Kolonia – pasterka w katedrze z policyjną obstawą

Jak co roku największy dzwon kościelny świata Dicke Pitter (Wielki Piotr) wzywał przed północą wiernych do udziału w pasterce w kolońskiej katedrze. Jednak ten wigilijny wieczór w centrum miasta był zupełnie inny niż jeszcze przed rokiem.

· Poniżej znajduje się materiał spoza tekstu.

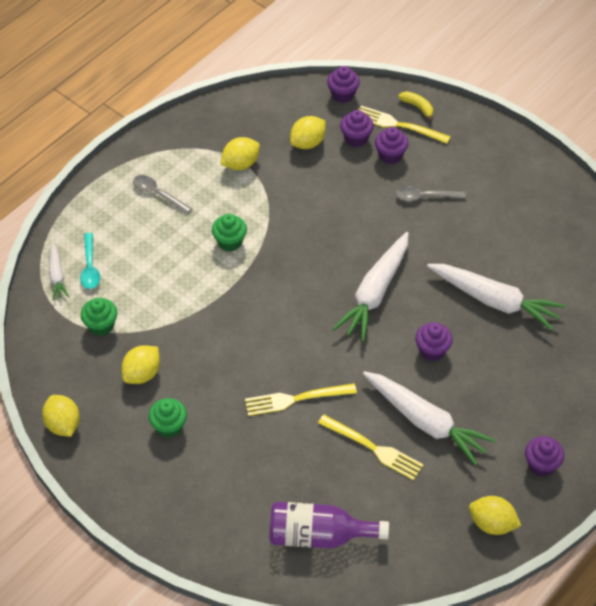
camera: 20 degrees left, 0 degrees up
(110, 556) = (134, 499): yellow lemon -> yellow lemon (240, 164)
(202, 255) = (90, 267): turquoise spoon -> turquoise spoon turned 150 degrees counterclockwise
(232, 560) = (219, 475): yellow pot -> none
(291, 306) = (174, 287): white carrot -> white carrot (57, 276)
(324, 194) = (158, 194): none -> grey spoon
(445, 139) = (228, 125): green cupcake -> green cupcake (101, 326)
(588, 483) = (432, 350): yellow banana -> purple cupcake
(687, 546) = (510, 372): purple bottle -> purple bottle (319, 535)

Wieczorem plac przed katedrą został szczelnie obstawiony radiowozami, a umundurowani policjanci kontrolowali wnikliwie wszystkich wchodzących do bazyliki. W pobliżu tradycyjnej szopki, tuż przy głównym wejściu wartę zaciągnęli uzbrojeni po zęby funkcjonariusze. Nic dziwnego, co roku na pasterkę przychodzi do tego jednego z najsłynniejszych europejskich kościołów tysiące wiernych, w tym wielu cudzoziemców.

Ze względu na podwyższony stan gotowość antyterrorystycznej ogłoszonej przez władze Niemiec po niedawnym zamachu w Berlinie, także w Kolonii wprowadzono drobiazgową kontrolę bagażu i torebek wiernych. „Coś takiego zdarzyło się nam pierwszy raz w historii – przyznał proboszcz katedry ksiądz Gerd Bachner, dodając, że do tego rodzaju środków bezpieczeństwa trzeba się niestety przyzwyczaić. Wypowiadając się dla niemieckiej stacji „n-tv” Bachner podkreślił, że wierni przyjęli tę niecodzienną sytuację na ogół ze zrozumieniem.

Decyzja podjęta została na wniosek szefa kolońskiej policji Jurgena Mathiesa. „Nie było to łatwe, bo nikt z nas nie chce, żeby katedra, odwiedzana przez miliony turystów z całego świata, wyglądała jak twierdza” – skomentował proboszcz Bachner. „Jednak dziś wszyscy rozumieją, że żyjemy w innych czasach. To, co niegdyś wywoływać mogło irytację, obecnie spotyka się ze zrozumieniem”.